→ **Job**
Whenever "Nahversorger" appears in a line, please copy that line from the data.

::: Data for review

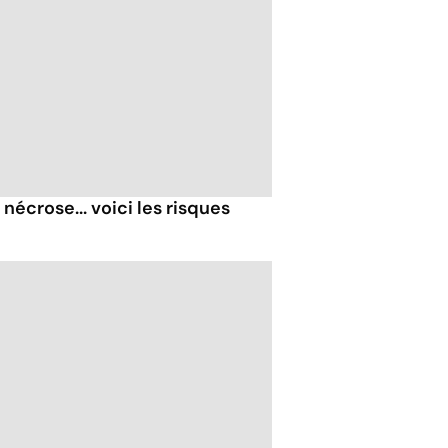
nécrose... voici les risques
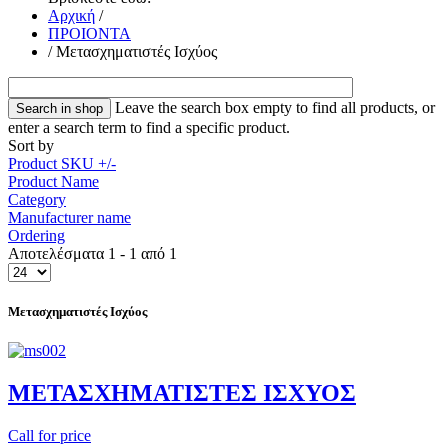
Αρχική
/
ΠΡΟΙΟΝΤΑ
/
Μετασχηματιστές Ισχύος
Leave the search box empty to find all products, or
enter a search term to find a specific product.
Sort by
Product SKU +/-
Product Name
Category
Manufacturer name
Ordering
Αποτελέσματα 1 - 1 από 1
Μετασχηματιστές Ισχύος
METAΣΧΗΜΑΤΙΣΤΕΣ ΙΣΧΥΟΣ
Call for price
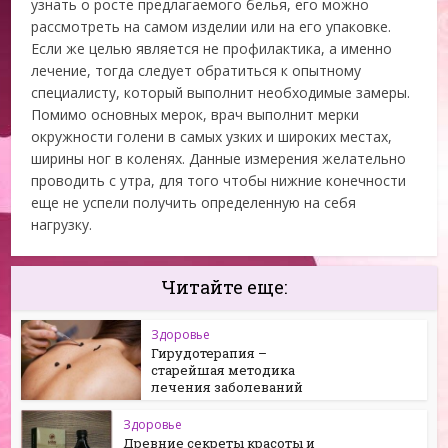
узнать о росте предлагаемого белья, его можно
рассмотреть на самом изделии или на его упаковке.
Если же целью является не профилактика, а именно
лечение, тогда следует обратиться к опытному
специалисту, который выполнит необходимые замеры.
Помимо основных мерок, врач выполнит мерки
окружности голени в самых узких и широких местах,
ширины ног в коленях. Данные измерения желательно
проводить с утра, для того чтобы нижние конечности
еще не успели получить определенную на себя
нагрузку.
Читайте еще:
Здоровье
Гирудотерапия –
старейшая методика
лечения заболеваний
Здоровье
Древние секреты красоты и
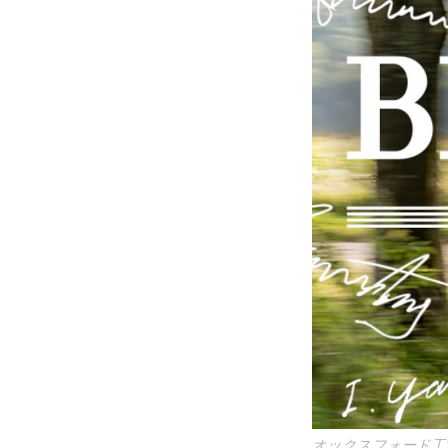
オックスフォード工場を出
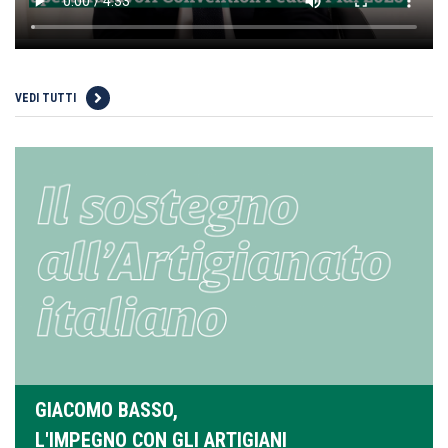
VEDI TUTTI
GIACOMO BASSO,
L'IMPEGNO CON GLI ARTIGIANI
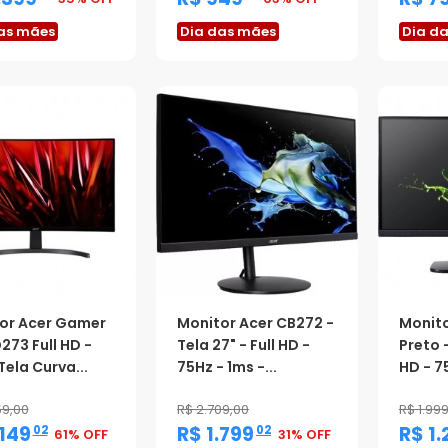
as mães
Dia das mães
Dia d
or Acer Gamer
Monitor Acer CB272 -
Monito
273 Full HD -
Tela 27" - Full HD -
Preto -
Tela Curva...
75Hz - 1ms -...
HD - 75
59,00
R$ 2.709,00
R$ 1.99
,
,
.149
R$ 1.799
R$ 1.
02
02
61% OFF
31% OFF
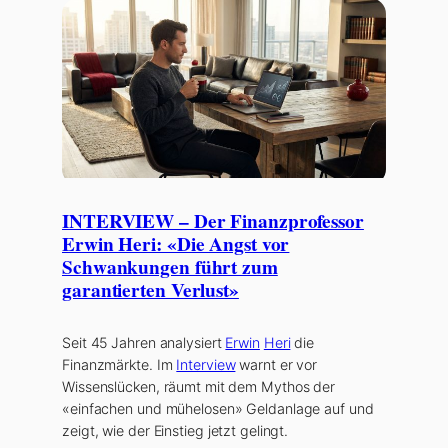
INTERVIEW – Der Finanzprofessor
Erwin Heri: «Die Angst vor
Schwankungen führt zum
garantierten Verlust»
Seit 45 Jahren analysiert
Erwin
Heri
die
Finanzmärkte. Im
Interview
warnt er vor
Wissenslücken, räumt mit dem Mythos der
«einfachen und mühelosen» Geldanlage auf und
zeigt, wie der Einstieg jetzt gelingt.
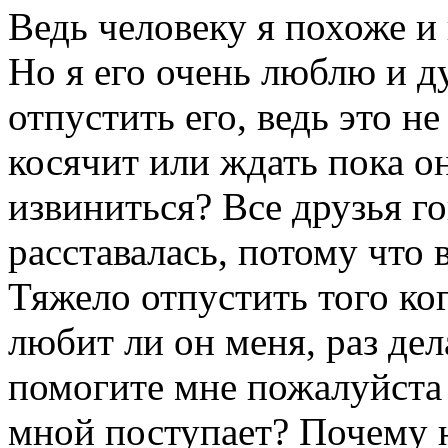
Ведь человеку я похоже и н
Но я его очень люблю и д
отпустить его, ведь это не
косячит или ждать пока о
извиниться? Все друзья го
расставалась, потому что 
Тяжело отпустить того ко
любит ли он меня, раз де
помогите мне пожалуйста 
мной поступает? Почему н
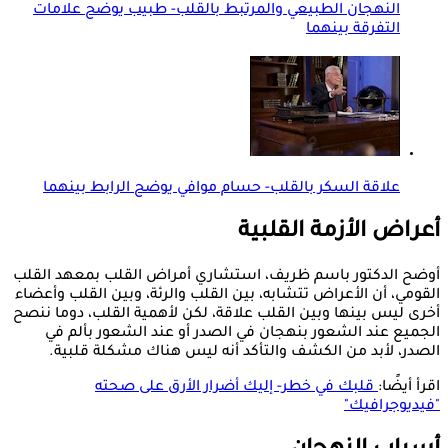
النهجان الطبيعي والمرتبط بالقلب- طبيب يوضح علامات
التفرقة بينهما
علاقة السكر بالقلب- حسام موافي يوضح الرابط بينهما
أعراض الأزمة القلبية
أوضح الدكتور باسم ظريف، استشاري أمراض القلب بمعهد القلب
القومي، أن الأعراض تتشابه، بين القلب والرئة، وبين القلب وأعضاء
أخرى ليس بينها وبين القلب علاقة، لكن لأهمية القلب، دوما ننصح
الجميع عند الشعور بنهجان في الصدر أو عند الشعور بألم في
الصدر، لأبد من الكشف والتأكد أنه ليس هناك مشكلة قلبية.
اقرأ أيضًا:
قلبك في خطر- إليك أضرار الأرق على صحته
"فيديوجرافيك"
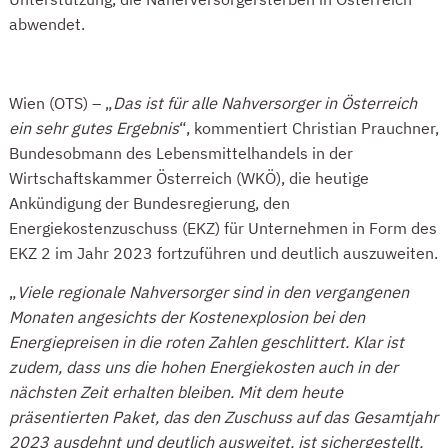
abwendet.
ENERGIEKOSTENZUSCHUSS
Wien (OTS) – „
Das ist für alle Nahversorger in Österreich
ein sehr gutes Ergebnis
“, kommentiert Christian Prauchner,
Bundesobmann des Lebensmittelhandels in der
Wirtschaftskammer Österreich (WKÖ), die heutige
Ankündigung der Bundesregierung, den
Energiekostenzuschuss (EKZ) für Unternehmen in Form des
EKZ 2 im Jahr 2023 fortzuführen und deutlich auszuweiten.
„
Viele regionale Nahversorger sind in den vergangenen
Monaten angesichts der Kostenexplosion bei den
Energiepreisen in die roten Zahlen geschlittert. Klar ist
zudem, dass uns die hohen Energiekosten auch in der
nächsten Zeit erhalten bleiben. Mit dem heute
präsentierten Paket, das den Zuschuss auf das Gesamtjahr
2023 ausdehnt und deutlich ausweitet, ist sichergestellt,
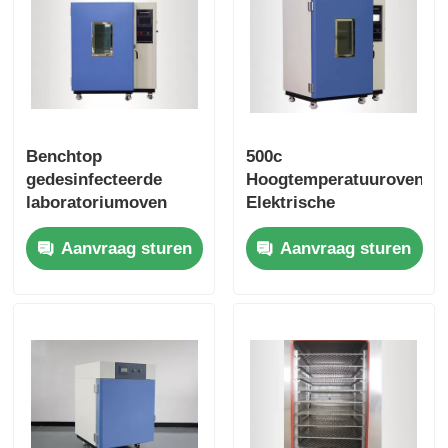
Benchtop
500c
gedesinfecteerde
Hoogtemperatuuroven,
laboratoriumoven
Elektrische
met 36 maanden
Hoogtemperatuur
Aanvraag sturen
Aanvraag sturen
garantie
Laboven 220v 50hz
Stabiel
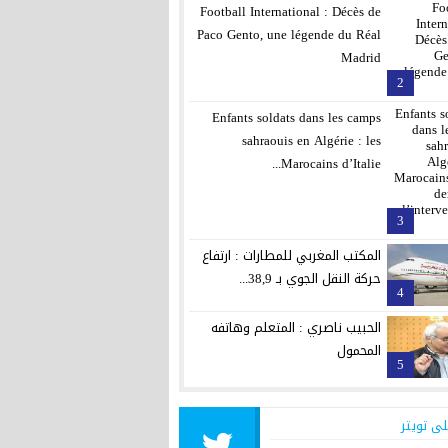
Football International : Décès de
Paco Gento, une légende du Réal
Madrid
2
Enfants soldats dans les camps
sahraouis en Algérie : les
Marocains d’Italie...
3
المكتب المغربي للمطارات : ارتفاع
حركة النقل الجوي بـ 38,9...
4
الحبيب ناصري : المتعلم وهاتفه
المحمول
5
لى تويتر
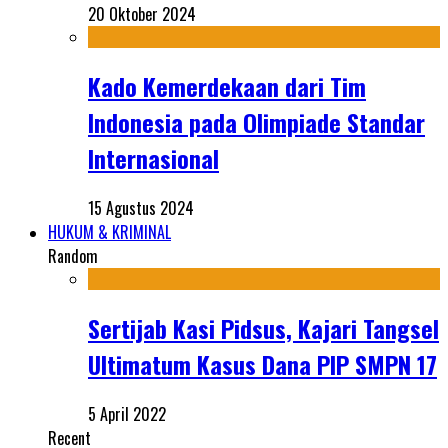
20 Oktober 2024
Kado Kemerdekaan dari Tim
Indonesia pada Olimpiade Standar
Internasional
15 Agustus 2024
HUKUM & KRIMINAL
Random
Sertijab Kasi Pidsus, Kajari Tangsel
Ultimatum Kasus Dana PIP SMPN 17
5 April 2022
Recent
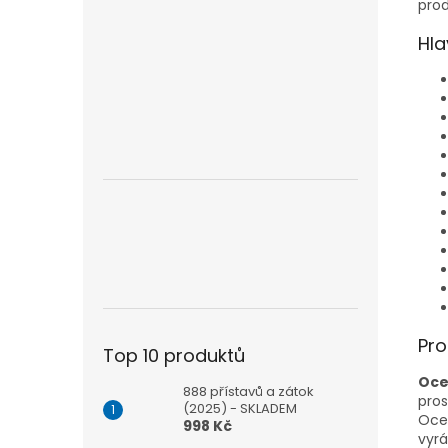
prod
Hla
Pro
Top 10 produktů
Oce
888 přístavů a zátok
pros
(2025) - SKLADEM
Ocen
998 Kč
vyrá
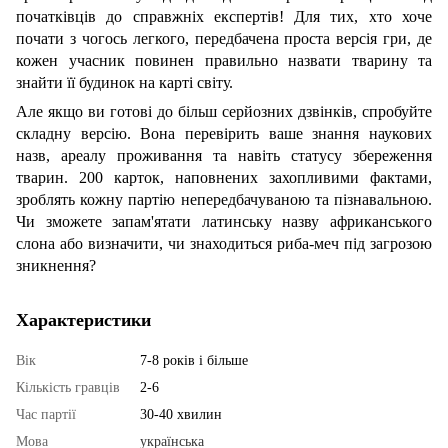
початківців до справжніх експертів! Для тих, хто хоче
почати з чогось легкого, передбачена проста версія гри, де
кожен учасник повинен правильно назвати тварину та
знайти її будинок на карті світу.
Але якщо ви готові до більш серйозних дзвінків, спробуйте
складну версію. Вона перевірить ваше знання наукових
назв, ареалу проживання та навіть статусу збереження
тварин. 200 карток, наповнених захопливими фактами,
зроблять кожну партію непередбачуваною та пізнавальною.
Чи зможете запам'ятати латинську назву африканського
слона або визначити, чи знаходиться риба-меч під загрозою
зникнення?
Характеристики
Вік
7-8 років і більше
Кількість гравців
2-6
Час партії
30-40 хвилин
Мова
українська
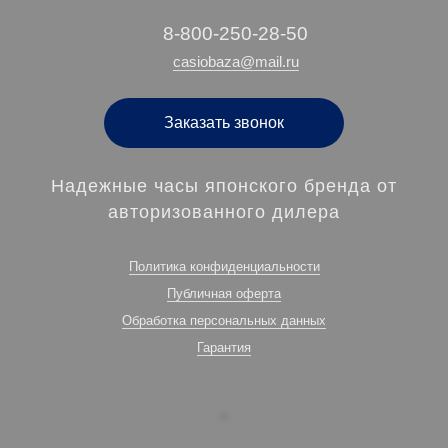
‭8-800-250-28-50
casiobaza@mail.ru
Заказать звонок
Надежные часы японского бренда от
авторизованного дилера
Политика конфиденциальности
Публичная оферта
Обработка персональных данных
Гарантия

::::::

→ **Result**
Das ist für alle Nahversorger in Österreich
Viele regionale Nahversorger sind in den vergangenen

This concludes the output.